- 23 de julho de 2025
Há quem acredite que a existência, embora cruel sob muitos aspectos, é espécie de purgação de pecados cometidos em outra esfera ou dimensão. Que as pessoas se purificam enquanto sofrem e que nada acontece ao acaso, pois fazemos parte de um grande organismo autofágico (o universo), eternamente a se consumir.
A mente humana é extremamente fértil na elaboração de esquemas e representações que ajudem a diminuir, mitigar as dores do cotidiano, num mundo em que a maioria se preocupa tão somente com a opulência e o poder.
Agora mesmo, nosso planeta testemunha, estarrecido, o bombardeio inclemente de Israel no Líbano, na utilização de armas sofisticadas e avançado apuro tecnológico para o assassinato de crianças na mais tenra idade. Todos nós presenciamos o fato, inconformados e impotentes diante da loucura.
Idéias e dogmas existem em profusão. Saber exatamente o que mais se aproxima da realidade não vem ao caso. Cada qual alimenta seus próprios sonhos e ilusões, ou gritante indiferença. O homem, já se disse, é o lobo do próprio homem.
O ser humano se imagina capaz de aprisionar o instante. De perpetuar acontecimento prazeroso, ou de exercer controle permanente (manipulando fatos e circunstâncias), quando, na verdade, tudo flui e se dissipa e se esvai e se transforma e se renova e se arruína.
Que possuímos de concreto e imutável, num mundo onde os grandes impérios revertem ao pó, eternizando-se unicamente no registro da história? Mesmo assim, nada aprendemos! A maioria confia que a realização só tem como ser alcançada através da aniquilação do semelhante.
Não basta ter ou possuir, é preciso impor. Não é suficiente usufruir, mas arrasar o que não se alcança nem se conquista, assegurando-se da impossibilidade do próximo em receber o que algumas vezes, por merecimento, lhe é devido.
Desejar a morte de outra pessoa, como se significasse a emissão de salvo-conduto para a realização pessoal, através de programas e projetos, geralmente resulta em acontecimento invertido.
Há 52 anos, no século passado o intelectual e jornalista Carlos Lacerda travava incansável combate contra a gestão do presidente Getúlio Vargas, governo que dizia naufragar num "mar de lama".
Numa mobilização sem trégua, em argumentação brilhante e inexcedível, escrevia artigos na sua trincheira, a Tribuna da Imprensa (RJ), despejando-os como petardos certeiros que causavam fortes abalos no Palácio do Catete.
Até que o chefe da guarda pessoal de Getúlio Vargas, Gregório Fortunato, decidiu por conta própria "dar um susto" em Lacerda, no atentado da Rua Toneleros, em Copacabana, Rio de Janeiro. Ali, o jornalista foi atingido por um tiro no pé e o major da Aeronáutica, Rubens Vaz, perdeu a vida. Instalou-se a crise!

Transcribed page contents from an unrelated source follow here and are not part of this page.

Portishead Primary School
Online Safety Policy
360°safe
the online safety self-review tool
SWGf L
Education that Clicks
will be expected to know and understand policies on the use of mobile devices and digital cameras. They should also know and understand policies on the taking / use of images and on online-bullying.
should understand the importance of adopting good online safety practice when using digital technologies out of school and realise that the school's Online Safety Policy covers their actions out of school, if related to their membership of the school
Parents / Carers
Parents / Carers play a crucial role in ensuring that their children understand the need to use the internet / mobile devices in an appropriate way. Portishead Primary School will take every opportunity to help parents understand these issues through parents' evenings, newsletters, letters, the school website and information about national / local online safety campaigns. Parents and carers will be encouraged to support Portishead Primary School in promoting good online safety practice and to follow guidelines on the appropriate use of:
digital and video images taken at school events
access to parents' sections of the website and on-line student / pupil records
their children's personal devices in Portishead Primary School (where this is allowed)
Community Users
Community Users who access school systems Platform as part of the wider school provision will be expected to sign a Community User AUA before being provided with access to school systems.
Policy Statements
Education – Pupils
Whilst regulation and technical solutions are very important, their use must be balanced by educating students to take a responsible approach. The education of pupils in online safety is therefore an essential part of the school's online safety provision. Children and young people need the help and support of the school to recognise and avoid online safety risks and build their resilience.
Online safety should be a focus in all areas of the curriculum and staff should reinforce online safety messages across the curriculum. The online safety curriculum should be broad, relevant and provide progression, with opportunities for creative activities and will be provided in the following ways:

A população foi às ruas pedir a renúncia de Vargas que guardava um último trunfo: em 24 de agosto de 54, no Catete, o presidente suicidou-se com um tiro no peito e reverteu o quadro completamente. A Tribuna da Imprensa foi empastelada e destruída.
Para se salvar da turba enfurecida, Lacerda teve que se refugiar na embaixada dos EUA. Em Roraima, o episódio é relembrado na semelhança, em função da "torcida" cruel e desalmada que certos órgãos de comunicação fazem ao desejar a morte do governador Ottomar de Sousa Pinto (PSDB).
Se conhecessem um pouquinho de história, não enveredariam por tal caminho.